Each algorithm will be evaluated both on agent performance, and on the time it takes the algorithm to achieve that performance. Experience points will be scattered around the environment, and the algorithms will attempt to maximize the number of experience points the agent gains. This metric encourages both survival and exploration. If the agent dies before it has the opportunity to gather all available experience points, its performance will be lower than that of an agent that survives longer. However, if the agent attempts to maximize survival time by staying in the same place, it will be unable to collect experience points scattered throughout the environment. The algorithms will be compared with each other both by the maximum performance they are able to achieve, and by the number of iterations it takes for the algorithm to reach that level of performance.

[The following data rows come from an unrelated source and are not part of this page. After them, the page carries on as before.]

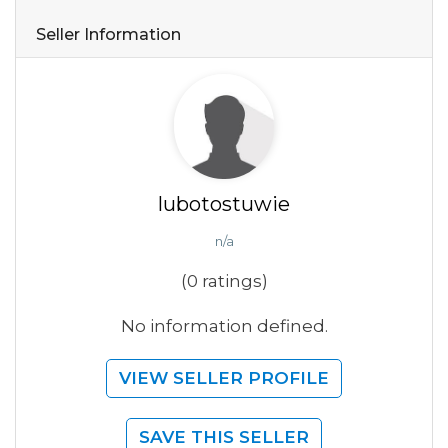
Seller Information
lubotostuwie
n/a
(0 ratings)
No information defined.
VIEW SELLER PROFILE
SAVE THIS SELLER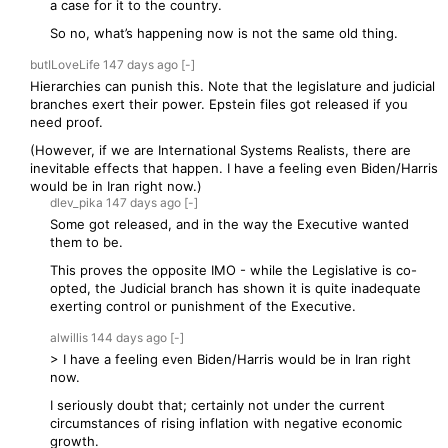
a case for it to the country.
So no, what’s happening now is not the same old thing.
butILoveLife
147 days
ago
[-]
Hierarchies can punish this. Note that the legislature and judicial
branches exert their power. Epstein files got released if you
need proof.
(However, if we are International Systems Realists, there are
inevitable effects that happen. I have a feeling even Biden/Harris
would be in Iran right now.)
dlev_pika
147 days
ago
[-]
Some got released, and in the way the Executive wanted
them to be.
This proves the opposite IMO - while the Legislative is co-
opted, the Judicial branch has shown it is quite inadequate
exerting control or punishment of the Executive.
alwillis
144 days
ago
[-]
> I have a feeling even Biden/Harris would be in Iran right
now.
I seriously doubt that; certainly not under the current
circumstances of rising inflation with negative economic
growth.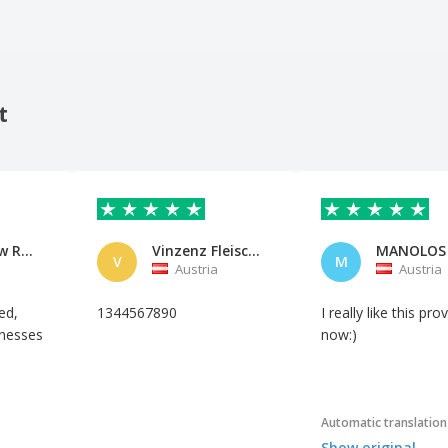
t
Dream Raw Recordings
Vinzenz Fleischhacker
MANOLOS
V
M
Austria
Austria
ed,
1344567890
I really like this pro
inesses
now:)
Automatic translation
Show original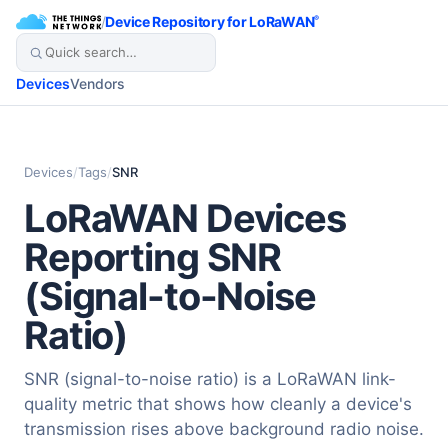
/
Device Repository for LoRaWAN
®
Devices
Vendors
Devices
/
Tags
/
SNR
LoRaWAN Devices
Reporting SNR
(Signal-to-Noise
Ratio)
SNR (signal-to-noise ratio) is a LoRaWAN link-
quality metric that shows how cleanly a device's
transmission rises above background radio noise.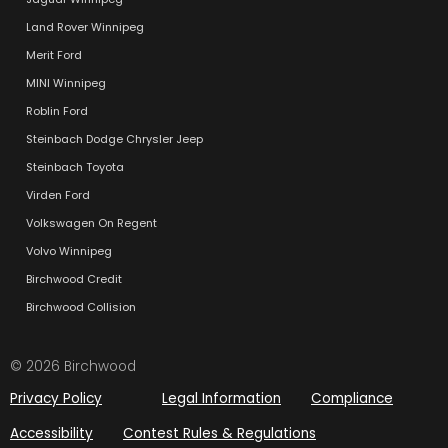
Land Rover Winnipeg
Merit Ford
MINI Winnipeg
Roblin Ford
Steinbach Dodge Chrysler Jeep
Steinbach Toyota
Virden Ford
Volkswagen On Regent
Volvo Winnipeg
Birchwood Credit
Birchwood Collision
© 2026 Birchwood
Privacy Policy
Legal Information
Compliance
Accessibility
Contest Rules & Regulations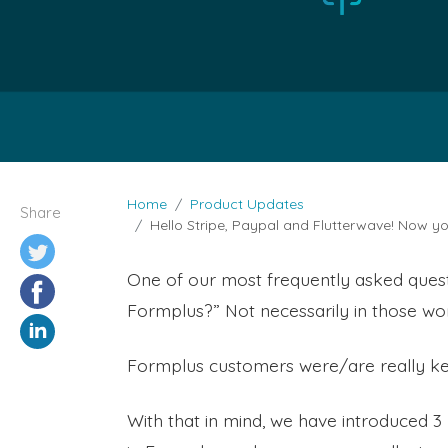
Home
Product Updates
Share
Hello Stripe, Paypal and Flutterwave! Now 
One of our most frequently asked ques
Formplus?” Not necessarily in those wor
Formplus customers were/are really ke
With that in mind, we have introduced 3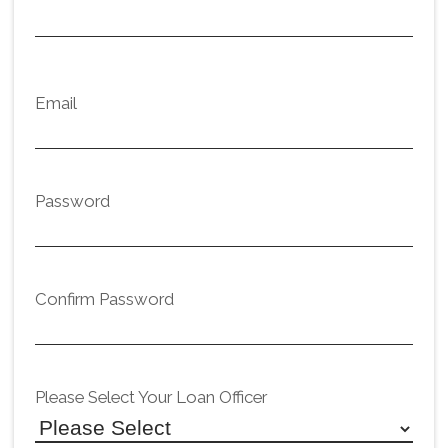
Email
Password
Confirm Password
Please Select Your Loan Officer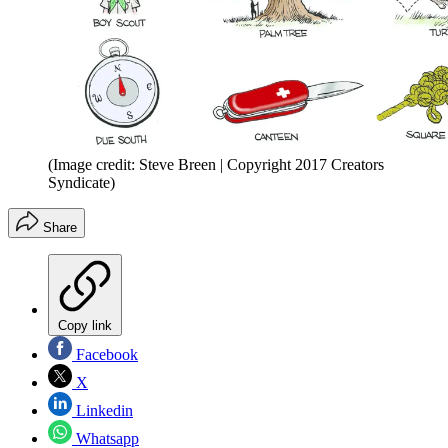
(Image credit: Steve Breen | Copyright 2017 Creators
Syndicate)
Share
Copy link
Facebook
X
Linkedin
Whatsapp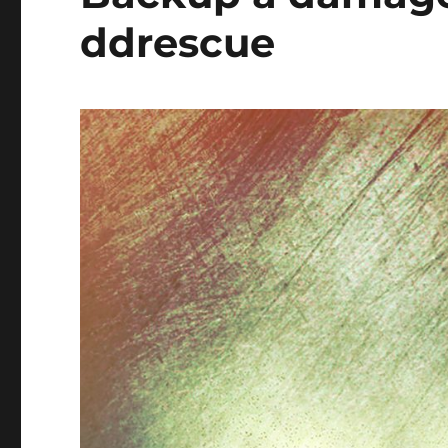
ddrescue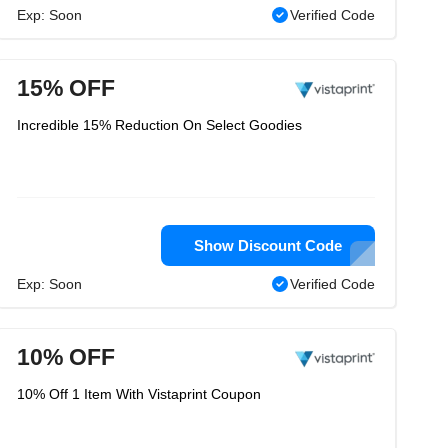
Exp: Soon
Verified Code
15% OFF
Incredible 15% Reduction On Select Goodies
Show Discount Code
Exp: Soon
Verified Code
10% OFF
10% Off 1 Item With Vistaprint Coupon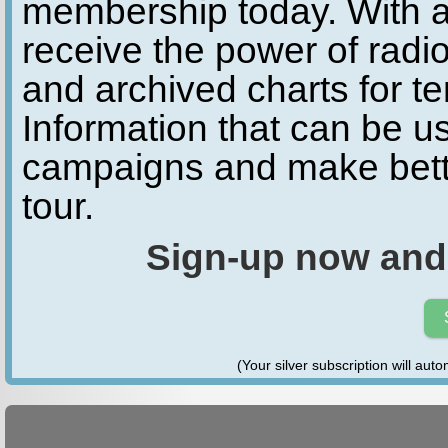
membership today. With a
receive the power of radio
and archived charts for te
Information that can be u
campaigns and make bette
tour.
Sign-up now and
(Your silver subscription will aut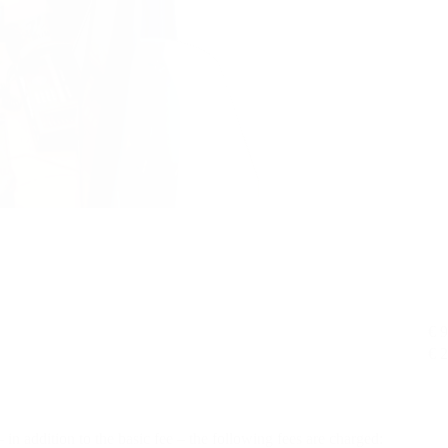
€ 
€ 
– in addition to the basic fee – the following fees are charged:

Ideally, each algorithm should produce a sequence of movement commands that causes the agent to gather experience points while avoiding obstacles and hazards. The environments should be sufficiently challenging and complex that different algorithms come up with different approaches, and that safely navigating the environment is nontrivial. Finally, the comparisons between the algorithms should be sufficiently robust that they provide clear evidence of their relative strengths and weaknesses. If some algorithms, for example, optimize agent behavior more quickly but have a tendency to get stuck on local minima, while other algorithms achieve better performance but require more iterations, these differences should be apparent in our comparative measurements.
An appointment has been scheduled for May 1st at 3:15pm.
Note: This proposal is preliminary. Details may be subject to change as the project progresses.